Transcribe each line of the material with no alterations.

--- RECORDS SUPPLIED Enclosed Below ---

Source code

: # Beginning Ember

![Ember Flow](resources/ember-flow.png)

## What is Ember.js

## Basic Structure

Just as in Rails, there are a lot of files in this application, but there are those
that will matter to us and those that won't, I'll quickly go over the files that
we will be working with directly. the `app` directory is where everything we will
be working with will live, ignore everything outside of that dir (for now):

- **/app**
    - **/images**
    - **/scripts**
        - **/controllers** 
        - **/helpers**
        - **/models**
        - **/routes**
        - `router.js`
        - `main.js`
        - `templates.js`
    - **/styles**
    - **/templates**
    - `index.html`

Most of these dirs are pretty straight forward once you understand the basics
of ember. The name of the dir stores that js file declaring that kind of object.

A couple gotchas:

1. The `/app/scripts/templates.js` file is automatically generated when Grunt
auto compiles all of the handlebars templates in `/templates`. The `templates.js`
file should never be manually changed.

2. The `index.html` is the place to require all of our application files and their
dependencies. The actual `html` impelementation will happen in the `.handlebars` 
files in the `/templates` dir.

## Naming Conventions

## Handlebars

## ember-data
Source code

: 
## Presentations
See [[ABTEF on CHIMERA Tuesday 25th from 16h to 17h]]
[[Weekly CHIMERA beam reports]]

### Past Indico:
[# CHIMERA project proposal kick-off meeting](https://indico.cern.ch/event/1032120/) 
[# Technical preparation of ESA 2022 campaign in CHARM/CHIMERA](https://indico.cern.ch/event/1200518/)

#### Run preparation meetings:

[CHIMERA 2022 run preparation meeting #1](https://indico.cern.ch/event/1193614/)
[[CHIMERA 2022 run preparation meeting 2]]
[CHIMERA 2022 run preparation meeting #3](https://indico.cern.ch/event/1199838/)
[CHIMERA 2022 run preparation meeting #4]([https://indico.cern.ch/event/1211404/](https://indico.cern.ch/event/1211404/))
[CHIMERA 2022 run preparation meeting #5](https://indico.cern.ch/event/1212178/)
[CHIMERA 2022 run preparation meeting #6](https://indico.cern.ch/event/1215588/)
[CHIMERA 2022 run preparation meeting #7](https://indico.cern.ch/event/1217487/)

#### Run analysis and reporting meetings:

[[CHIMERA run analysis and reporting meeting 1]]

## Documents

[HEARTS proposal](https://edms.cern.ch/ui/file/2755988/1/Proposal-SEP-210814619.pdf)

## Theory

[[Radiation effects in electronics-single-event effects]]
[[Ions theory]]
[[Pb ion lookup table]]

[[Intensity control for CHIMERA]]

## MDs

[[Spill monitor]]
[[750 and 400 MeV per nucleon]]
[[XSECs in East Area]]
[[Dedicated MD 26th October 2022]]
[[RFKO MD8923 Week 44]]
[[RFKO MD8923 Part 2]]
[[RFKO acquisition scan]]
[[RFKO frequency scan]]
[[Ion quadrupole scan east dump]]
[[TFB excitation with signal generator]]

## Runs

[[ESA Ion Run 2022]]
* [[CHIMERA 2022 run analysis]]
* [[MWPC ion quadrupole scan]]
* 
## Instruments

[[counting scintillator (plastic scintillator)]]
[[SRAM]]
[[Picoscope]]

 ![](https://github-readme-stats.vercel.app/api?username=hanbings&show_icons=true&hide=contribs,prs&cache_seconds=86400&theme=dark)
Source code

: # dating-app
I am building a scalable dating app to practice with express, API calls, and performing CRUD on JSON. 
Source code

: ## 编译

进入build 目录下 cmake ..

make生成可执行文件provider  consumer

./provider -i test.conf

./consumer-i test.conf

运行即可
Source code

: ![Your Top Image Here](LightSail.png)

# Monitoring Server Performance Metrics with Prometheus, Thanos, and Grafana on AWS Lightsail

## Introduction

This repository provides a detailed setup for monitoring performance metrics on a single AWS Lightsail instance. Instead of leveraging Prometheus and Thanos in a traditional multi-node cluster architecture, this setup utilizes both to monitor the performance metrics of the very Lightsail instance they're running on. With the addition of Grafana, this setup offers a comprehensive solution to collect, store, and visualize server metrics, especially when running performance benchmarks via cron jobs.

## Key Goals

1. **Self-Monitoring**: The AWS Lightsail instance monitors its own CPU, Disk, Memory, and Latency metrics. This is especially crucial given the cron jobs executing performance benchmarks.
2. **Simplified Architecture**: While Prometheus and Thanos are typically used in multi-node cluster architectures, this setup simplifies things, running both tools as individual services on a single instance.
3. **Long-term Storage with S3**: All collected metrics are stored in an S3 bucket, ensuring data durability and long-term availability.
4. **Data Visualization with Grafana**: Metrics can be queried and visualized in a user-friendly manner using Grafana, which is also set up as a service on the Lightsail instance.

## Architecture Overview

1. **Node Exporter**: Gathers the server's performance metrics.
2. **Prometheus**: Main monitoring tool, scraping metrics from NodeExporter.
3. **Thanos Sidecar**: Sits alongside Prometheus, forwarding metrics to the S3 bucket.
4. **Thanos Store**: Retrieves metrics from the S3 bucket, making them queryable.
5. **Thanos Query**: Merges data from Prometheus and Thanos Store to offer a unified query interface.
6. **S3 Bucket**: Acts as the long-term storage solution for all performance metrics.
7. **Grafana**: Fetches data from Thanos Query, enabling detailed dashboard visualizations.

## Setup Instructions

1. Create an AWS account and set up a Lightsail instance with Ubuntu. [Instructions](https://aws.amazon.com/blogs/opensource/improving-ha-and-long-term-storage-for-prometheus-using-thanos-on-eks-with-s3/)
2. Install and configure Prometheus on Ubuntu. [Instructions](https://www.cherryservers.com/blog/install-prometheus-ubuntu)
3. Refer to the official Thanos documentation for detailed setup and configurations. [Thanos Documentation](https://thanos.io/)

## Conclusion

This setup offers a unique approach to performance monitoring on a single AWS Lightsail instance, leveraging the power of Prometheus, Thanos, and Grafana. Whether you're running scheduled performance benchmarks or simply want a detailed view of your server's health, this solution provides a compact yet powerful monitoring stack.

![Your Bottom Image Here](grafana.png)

--- End of Enclosed RECORDS SUPPLIED ---

▸ **THE ANSWER**:
Source code

: # Beginning Ember

![Ember Flow](resources/ember-flow.png)

## What is Ember.js

## Basic Structure

Just as in Rails, there are a lot of files in this application, but there are those
that will matter to us and those that won't, I'll quickly go over the files that
we will be working with directly. the `app` directory is where everything we will
be working with will live, ignore everything outside of that dir (for now):

- **/app**
    - **/images**
    - **/scripts**
        - **/controllers** 
        - **/helpers**
        - **/models**
        - **/routes**
        - `router.js`
        - `main.js`
        - `templates.js`
    - **/styles**
    - **/templates**
    - `index.html`

Most of these dirs are pretty straight forward once you understand the basics
of ember. The name of the dir stores that js file declaring that kind of object.

A couple gotchas:

1. The `/app/scripts/templates.js` file is automatically generated when Grunt
auto compiles all of the handlebars templates in `/templates`. The `templates.js`
file should never be manually changed.

2. The `index.html` is the place to require all of our application files and their
dependencies. The actual `html` impelementation will happen in the `.handlebars` 
files in the `/templates` dir.

## Naming Conventions

## Handlebars

## ember-data
Source code

: 
## Presentations
See [[ABTEF on CHIMERA Tuesday 25th from 16h to 17h]]
[[Weekly CHIMERA beam reports]]

### Past Indico:
[# CHIMERA project proposal kick-off meeting](https://indico.cern.ch/event/1032120/) 
[# Technical preparation of ESA 2022 campaign in CHARM/CHIMERA](https://indico.cern.ch/event/1200518/)

#### Run preparation meetings:

[CHIMERA 2022 run preparation meeting #1](https://indico.cern.ch/event/1193614/)
[[CHIMERA 2022 run preparation meeting 2]]
[CHIMERA 2022 run preparation meeting #3](https://indico.cern.ch/event/1199838/)
[CHIMERA 2022 run preparation meeting #4]([https://indico.cern.ch/event/1211404/](https://indico.cern.ch/event/1211404/))
[CHIMERA 2022 run preparation meeting #5](https://indico.cern.ch/event/1212178/)
[CHIMERA 2022 run preparation meeting #6](https://indico.cern.ch/event/1215588/)
[CHIMERA 2022 run preparation meeting #7](https://indico.cern.ch/event/1217487/)

#### Run analysis and reporting meetings:

[[CHIMERA run analysis and reporting meeting 1]]

## Documents

[HEARTS proposal](https://edms.cern.ch/ui/file/2755988/1/Proposal-SEP-210814619.pdf)

## Theory

[[Radiation effects in electronics-single-event effects]]
[[Ions theory]]
[[Pb ion lookup table]]

[[Intensity control for CHIMERA]]

## MDs

[[Spill monitor]]
[[750 and 400 MeV per nucleon]]
[[XSECs in East Area]]
[[Dedicated MD 26th October 2022]]
[[RFKO MD8923 Week 44]]
[[RFKO MD8923 Part 2]]
[[RFKO acquisition scan]]
[[RFKO frequency scan]]
[[Ion quadrupole scan east dump]]
[[TFB excitation with signal generator]]

## Runs

[[ESA Ion Run 2022]]
* [[CHIMERA 2022 run analysis]]
* [[MWPC ion quadrupole scan]]
* 
## Instruments

[[counting scintillator (plastic scintillator)]]
[[SRAM]]
[[Picoscope]]

 ![](https://github-readme-stats.vercel.app/api?username=hanbings&show_icons=true&hide=contribs,prs&cache_seconds=86400&theme=dark)
Source code

: # dating-app
I am building a scalable dating app to practice with express, API calls, and performing CRUD on JSON. 
Source code

: ## 编译

进入build 目录下 cmake ..

make生成可执行文件provider  consumer

./provider -i test.conf

./consumer-i test.conf

运行即可
Source code

: ![Your Top Image Here](LightSail.png)

# Monitoring Server Performance Metrics with Prometheus, Thanos, and Grafana on AWS Lightsail

## Introduction

This repository provides a detailed setup for monitoring performance metrics on a single AWS Lightsail instance. Instead of leveraging Prometheus and Thanos in a traditional multi-node cluster architecture, this setup utilizes both to monitor the performance metrics of the very Lightsail instance they're running on. With the addition of Grafana, this setup offers a comprehensive solution to collect, store, and visualize server metrics, especially when running performance benchmarks via cron jobs.

## Key Goals

1. **Self-Monitoring**: The AWS Lightsail instance monitors its own CPU, Disk, Memory, and Latency metrics. This is especially crucial given the cron jobs executing performance benchmarks.
2. **Simplified Architecture**: While Prometheus and Thanos are typically used in multi-node cluster architectures, this setup simplifies things, running both tools as individual services on a single instance.
3. **Long-term Storage with S3**: All collected metrics are stored in an S3 bucket, ensuring data durability and long-term availability.
4. **Data Visualization with Grafana**: Metrics can be queried and visualized in a user-friendly manner using Grafana, which is also set up as a service on the Lightsail instance.

## Architecture Overview

1. **Node Exporter**: Gathers the server's performance metrics.
2. **Prometheus**: Main monitoring tool, scraping metrics from NodeExporter.
3. **Thanos Sidecar**: Sits alongside Prometheus, forwarding metrics to the S3 bucket.
4. **Thanos Store**: Retrieves metrics from the S3 bucket, making them queryable.
5. **Thanos Query**: Merges data from Prometheus and Thanos Store to offer a unified query interface.
6. **S3 Bucket**: Acts as the long-term storage solution for all performance metrics.
7. **Grafana**: Fetches data from Thanos Query, enabling detailed dashboard visualizations.

## Setup Instructions

1. Create an AWS account and set up a Lightsail instance with Ubuntu. [Instructions](https://aws.amazon.com/blogs/opensource/improving-ha-and-long-term-storage-for-prometheus-using-thanos-on-eks-with-s3/)
2. Install and configure Prometheus on Ubuntu. [Instructions](https://www.cherryservers.com/blog/install-prometheus-ubuntu)
3. Refer to the official Thanos documentation for detailed setup and configurations. [Thanos Documentation](https://thanos.io/)

## Conclusion

This setup offers a unique approach to performance monitoring on a single AWS Lightsail instance, leveraging the power of Prometheus, Thanos, and Grafana. Whether you're running scheduled performance benchmarks or simply want a detailed view of your server's health, this solution provides a compact yet powerful monitoring stack.

![Your Bottom Image Here](grafana.png)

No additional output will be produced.